-- Excerpt to read follows --

Jiveshan obstructed field ~ Emmanuel Stewart appealed : Hildtich incident

Remember his dismissal at Chepauk on Sep 11, 1979 – Caught Venkatraghavan bowled Kapil Dev, a 32 year old Dilip Doshi made his debut.  Andrew Mark Jefferson Hilditch,  was a qualified solicitor, but one who lacked the IQ to cut out the hook, a stroke that consistently brought about his downfall. After hooking Richard Hadlee twice, getting out and going to oblivion, he was to be  appointed national selector in 1996-97 and along with illustrious names like Allan Border, Trevor Hohns and David Boon, he helped guide Australia to world dominance at both Test and one-day level. Perhaps his going again was not all that sweet !!

What is sportsmanship and what is playing within the rules ? – issues that will always remain, as definitions could get redefined !!! ~  media calls it vexatious issue of sportsmanship in cricket rearing  its ugly head yet again, this time at the under-19 World Cup in New Zealand.

-- Excerpt to read concluded --
-- Provided material follows --

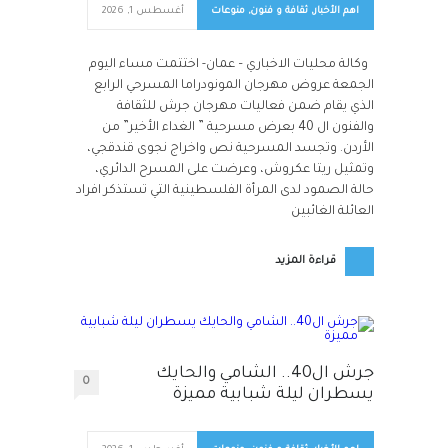
اهم الأخبار
,
ثقافة و فنون
,
منوعات
أغسطس 1, 2026
وكالة محليات الاخباري – عمان- اختتمت مساء اليوم
الجمعة عروض مهرجان المونودراما المسرحي الرابع
الذي يقام ضمن فعاليات مهرجان جرش للثقافة
والفنون ال 40 بعرض مسرحية ” الغداء الأخير” من
الأردن. وتجسد المسرحية نص واخراج نجوى قندقجي،
وتمثيل ريتا عكروش، وعرضت على المسرح الدائري،
حالة الصمود لدى المرأة الفلسطينية التي تستذكر افراد
العائلة الغائبين
قراءة المزيد
جرش ال40.. الشامي والحايك
0
يسطران ليلة شبابية مميزة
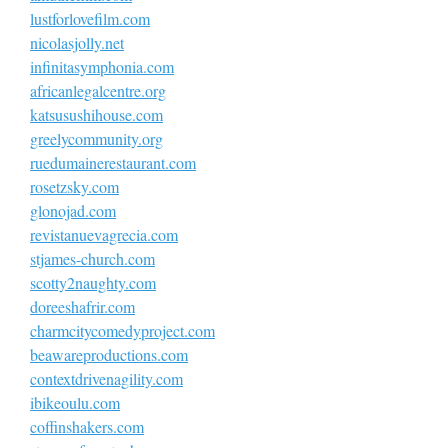
lustforlovefilm.com
nicolasjolly.net
infinitasymphonia.com
africanlegalcentre.org
katsusushihouse.com
greelycommunity.org
ruedumainerestaurant.com
rosetzsky.com
glonojad.com
revistanuevagrecia.com
stjames-church.com
scotty2naughty.com
doreeshafrir.com
charmcitycomedyproject.com
beawareproductions.com
contextdrivenagility.com
ibikeoulu.com
coffinshakers.com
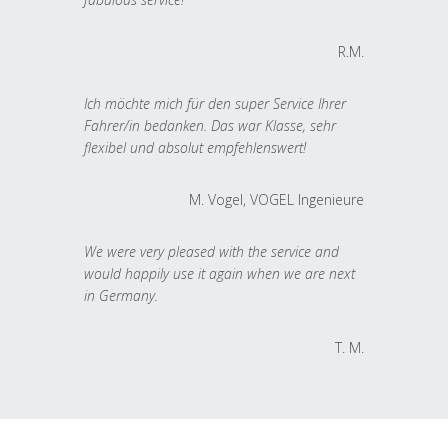
R.M.
Ich möchte mich für den super Service Ihrer
Fahrer/in bedanken. Das war Klasse, sehr
flexibel und absolut empfehlenswert!
M. Vogel, VOGEL Ingenieure
We were very pleased with the service and
would happily use it again when we are next
in Germany.
T. M.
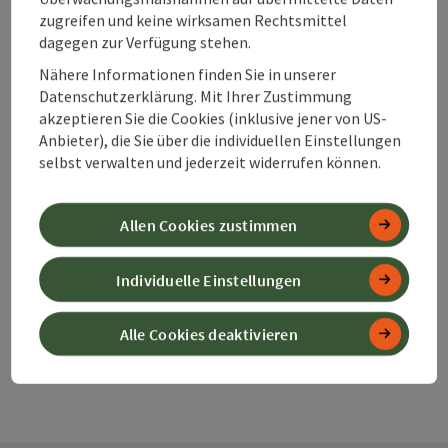
zugreifen und keine wirksamen Rechtsmittel
dagegen zur Verfügung stehen.
Nähere Informationen finden Sie in unserer
Datenschutzerklärung. Mit Ihrer Zustimmung
Beitrag merken
akzeptieren Sie die Cookies (inklusive jener von US-
Beitrag drucken
Anbieter), die Sie über die individuellen Einstellungen
selbst verwalten und jederzeit widerrufen können.
zum Merkzettel
In der Nähe
PDF erstellen
Allen Cookies zustimmen
powered by
TOURDATA
Änderung vorschlagen
Individuelle Einstellungen
Alle Cookies deaktivieren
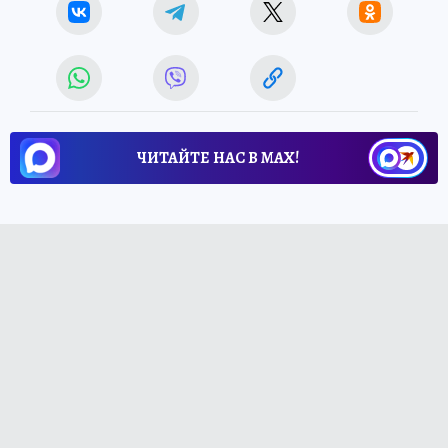
ЧИТАЙТЕ НАС В МАХ!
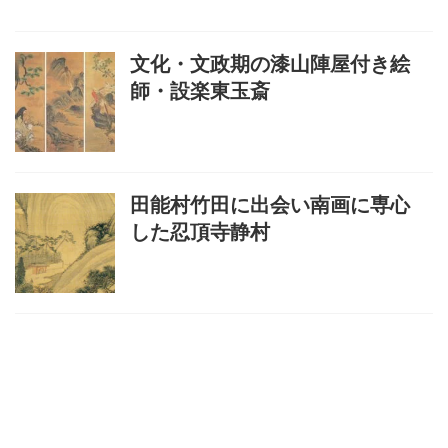
文化・文政期の漆山陣屋付き絵
師・設楽東玉斎
田能村竹田に出会い南画に専心
した忍頂寺静村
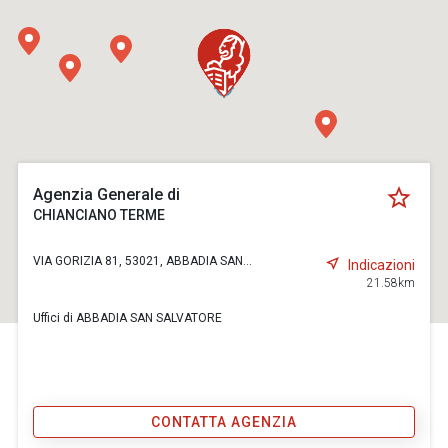
Agenzia Generale di
CHIANCIANO TERME
VIA GORIZIA 81, 53021, ABBADIA SAN...
Indicazioni
21.58km
Uffici di ABBADIA SAN SALVATORE
CONTATTA AGENZIA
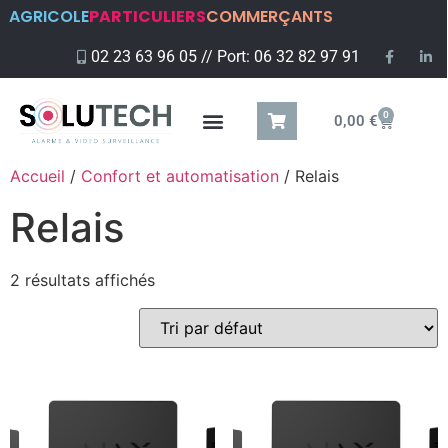
AGRICOLE
PARTICULIERS
COMMERÇANTS
02 23 63 96 05 // Port: 06 32 82 97 91
0
0,00
€
Accueil
/
Confort et automatisation
/ Relais
Relais
2 résultats affichés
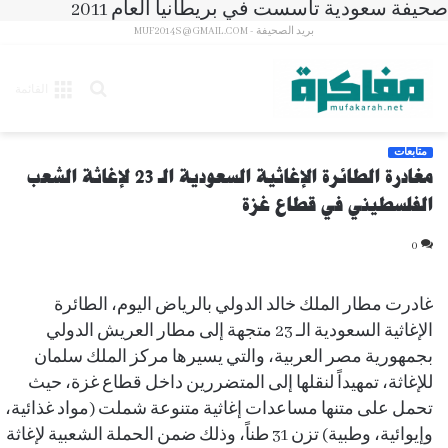
صحيفة سعودية تأسست في بريطانيا العام 2011
بريد الصحيفة - MUF2014S@GMAIL.COM
بحث
القائمة
عن
متابعات
مغادرة الطائرة الإغاثية السعودية الـ 23 لإغاثة الشعب
الفلسطيني في قطاع غزة
0
غادرت مطار الملك خالد الدولي بالرياض اليوم، الطائرة
الإغاثية السعودية الـ 23 متجهة إلى مطار العريش الدولي
بجمهورية مصر العربية، والتي يسيرها مركز الملك سلمان
للإغاثة، تمهيداً لنقلها إلى المتضررين داخل قطاع غزة، حيث
تحمل على متنها مساعدات إغاثية متنوعة شملت (مواد غذائية،
وإيوائية، وطبية) تزن 31 طناً، وذلك ضمن الحملة الشعبية لإغاثة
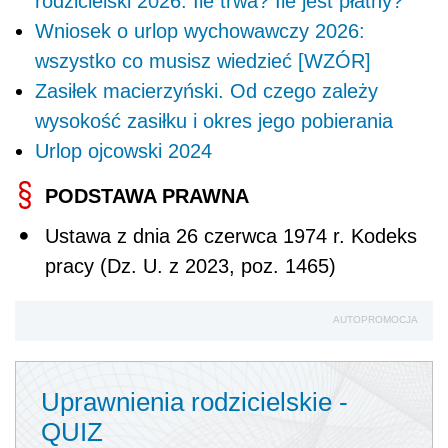
rodzicielski 2026. Ile trwa? Ile jest płatny?
Wniosek o urlop wychowawczy 2026:
wszystko co musisz wiedzieć [WZÓR]
Zasiłek macierzyński. Od czego zależy
wysokość zasiłku i okres jego pobierania
Urlop ojcowski 2024
PODSTAWA PRAWNA
Ustawa z dnia 26 czerwca 1974 r. Kodeks
pracy (Dz. U. z 2023, poz. 1465)
AUTOPROMOCJA
Uprawnienia rodzicielskie -
QUIZ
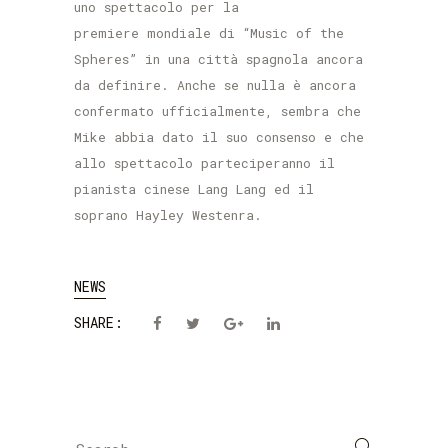
uno spettacolo per la
premiere mondiale di “Music of the
Spheres” in una città spagnola ancora
da definire. Anche se nulla è ancora
confermato ufficialmente, sembra che
Mike abbia dato il suo consenso e che
allo spettacolo parteciperanno il
pianista cinese
Lang Lang
ed il
soprano
Hayley Westenra
.
NEWS
SHARE:
Search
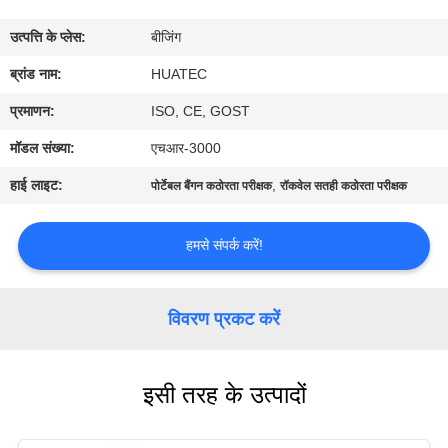
गुणवत्ता
उत्पत्ति के प्लेस:
बीजिंग
नियंत्रण
ब्रांड नाम:
HUATEC
संपर्क
प्रमाणन:
ISO, CE, GOST
करें
मॉडल संख्या:
एचआर-3000
हाई लाइट:
,
पोर्टेबल बैंगन कठोरता परीक्षक
रॉकवेल सतही कठोरता परीक्षक
एक
उद्धरण
हमसे संपर्क करें!
की
विनती
विवरण प्रकट करें
करे
इसी तरह के उत्पादों
साइटमैप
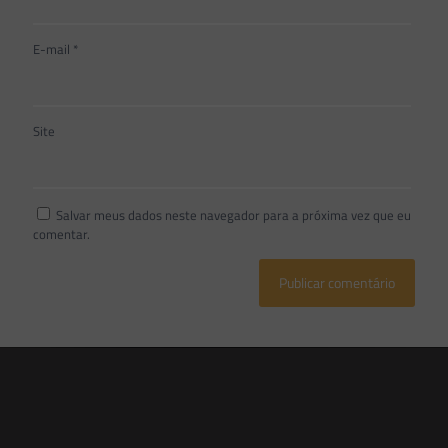
E-mail
*
Site
Salvar meus dados neste navegador para a próxima vez que eu
comentar.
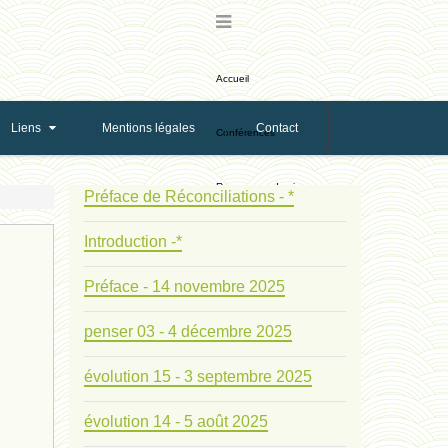
Accueil
Liens
Mentions légales
Contact
Conférences
Ressources de vie
Préface de Réconciliations - *
Introduction -*
Ressources de reproduction
Préface - 14 novembre 2025
Ethologie Evolutive
penser 03 - 4 décembre 2025
Bribes
évolution 15 - 3 septembre 2025
PNAS
évolution 14 - 5 août 2025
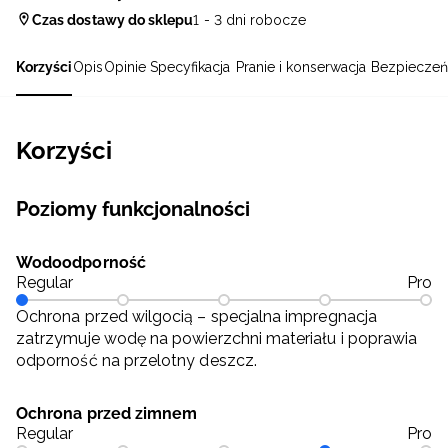
Czas dostawy do sklepu
1 - 3 dni robocze
Korzyści
Opis
Opinie
Specyfikacja
Pranie i konserwacja
Bezpieczeń
Korzyści
Poziomy funkcjonalności
Wodoodporność
Regular
Pro
Ochrona przed wilgocią – specjalna impregnacja
zatrzymuje wodę na powierzchni materiału i poprawia
odporność na przelotny deszcz.
Ochrona przed zimnem
Regular
Pro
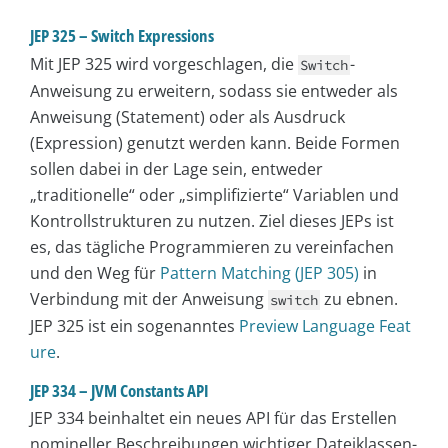
JEP 325 – Switch Expressions
Mit JEP 325 wird vorgeschlagen, die
-
Switch
Anweisung zu erweitern, sodass sie entweder als
Anweisung (Statement) oder als Ausdruck
(Expression) genutzt werden kann. Beide Formen
sollen dabei in der Lage sein, entweder
„traditionelle“ oder „simplifizierte“ Variablen und
Kontrollstrukturen zu nutzen. Ziel dieses JEPs ist
es, das tägliche Programmieren zu vereinfachen
und den Weg für
Pattern Matching (JEP 305)
in
Verbindung mit der Anweisung
zu ebnen.
switch
JEP 325 ist ein sogenanntes
Preview Language Feat
ure
.
JEP 334 – JVM Constants API
JEP 334 beinhaltet ein neues API für das Erstellen
nomineller Beschreibungen wichtiger Dateiklassen-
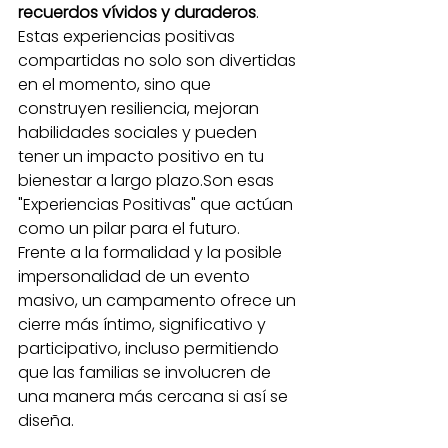
recuerdos vívidos y duraderos
. 
Estas experiencias positivas 
compartidas no solo son divertidas 
en el momento, sino que 
construyen resiliencia, mejoran 
habilidades sociales y pueden 
tener un impacto positivo en tu 
bienestar a largo plazo.Son esas 
"Experiencias Positivas" que actúan 
como un pilar para el futuro.
Frente a la formalidad y la posible 
impersonalidad de un evento 
masivo, un campamento ofrece un 
cierre más íntimo, significativo y 
participativo, incluso permitiendo 
que las familias se involucren de 
una manera más cercana si así se 
diseña.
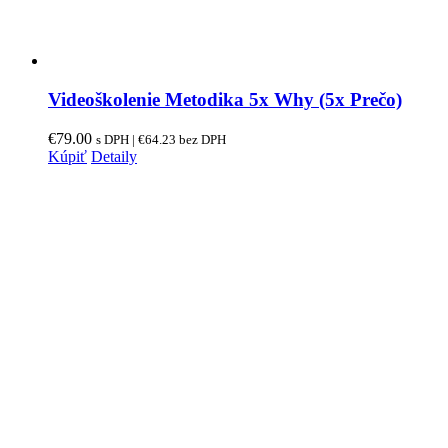
Videoškolenie Metodika 5x Why (5x Prečo)
€
79.00
s DPH |
€
64.23
bez DPH
Kúpiť
Detaily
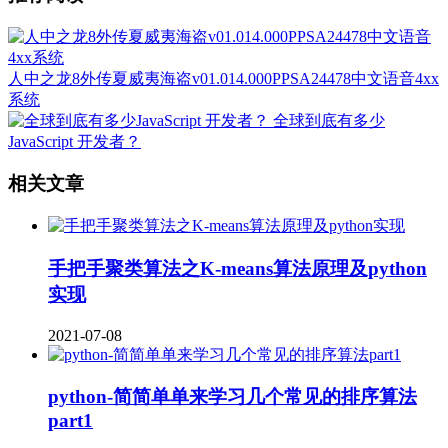
人中之龙8外传夏威夷海盗v01.014.000PPSA24478中文语音4xx
系统
全球到底有多少
JavaScript 开发者？
相关文章
手把手聚类算法之K-means算法原理及python
实现
2021-07-08
python-简简单单来学习几个常见的排序算法
part1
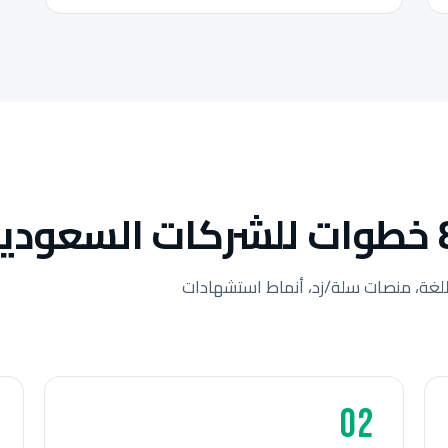
لغة، منصات سلة/زد، أنماط استشهادات
02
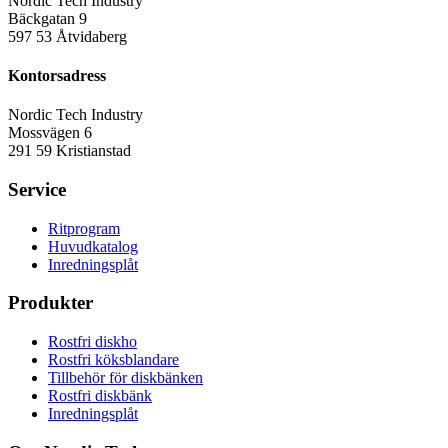
Nordic Tech Industry
Bäckgatan 9
597 53 Åtvidaberg
Kontorsadress
Nordic Tech Industry
Mossvägen 6
291 59 Kristianstad
Service
Ritprogram
Huvudkatalog
Inredningsplåt
Produkter
Rostfri diskho
Rostfri köksblandare
Tillbehör för diskbänken
Rostfri diskbänk
Inredningsplåt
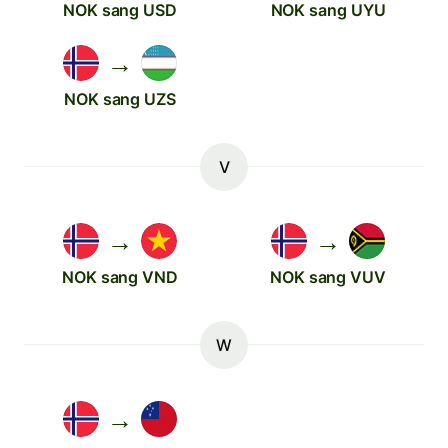
NOK sang USD
NOK sang UYU
→
NOK sang UZS
V
→
→
NOK sang VND
NOK sang VUV
W
→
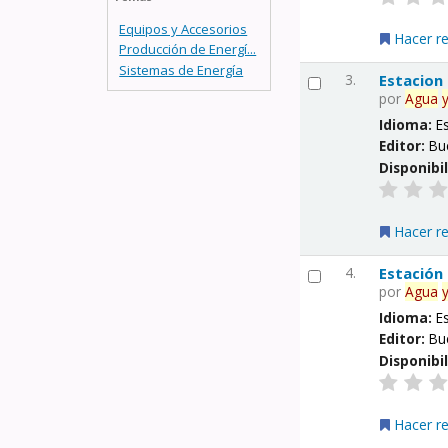
Equipos y Accesorios
Hacer r
Producción de Energí...
Sistemas de Energía
3.
Estacion
por
Agua
Idioma:
E
Editor:
Bu
Disponibi
Hacer r
4.
Estación
por
Agua
Idioma:
E
Editor:
Bu
Disponibi
Hacer r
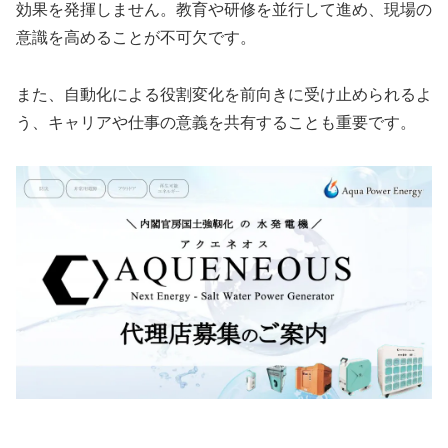
効果を発揮しません。教育や研修を並行して進め、現場の
意識を高めることが不可欠です。
また、自動化による役割変化を前向きに受け止められるよ
う、キャリアや仕事の意義を共有することも重要です。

-- Provided material concluded --

Exercise: Please extend the piece on cricket sportsmanship and the obstructing-the-field dismissal, starting after its final sentence.

Answer to this task:
South Africa were 3-77 in the 16th  over when opener Jiveshan Pillay was given out ‘obstructing the field’. Pillay, who was on 47 off 51 balls, inside edged a drive back onto his body. The ball trickled back towards off stump, stopping centimetres away from the pegs. Pillay turned around, picked up the ball and threw it to West Indian gloveman — and captain — Emmanuel Stewart, who promptly appealed.

Before March 2017, this appeal would have been for ‘handled the ball’, but after a meeting a Laws of the Game meeting at the MCC which also introduced regulations to limit the size of bats, ‘handled the ball’ was integrated into the ‘obstructing the field law’. The ‘obstructing the field law’ reads as follows:

A batsman can be given out for obstructing the field if he wilfully attempts to obstruct or distract the fielding side by word or action. Law 37 describes the following three circumstances where this applies (but the law is not limited to these circumstances):
- If, in the act of playing the ball, the batsmen wilfully strikes the ball with a hand not holding the bat, unless this is to avoid injury.
— If either batsman should wilfully obstruct or distract a fielder preventing a catch being made.
— If, at any time while the ball is in play and without the consent of a fielder, he uses his bat or any part of his person, to return the ball to any fielder.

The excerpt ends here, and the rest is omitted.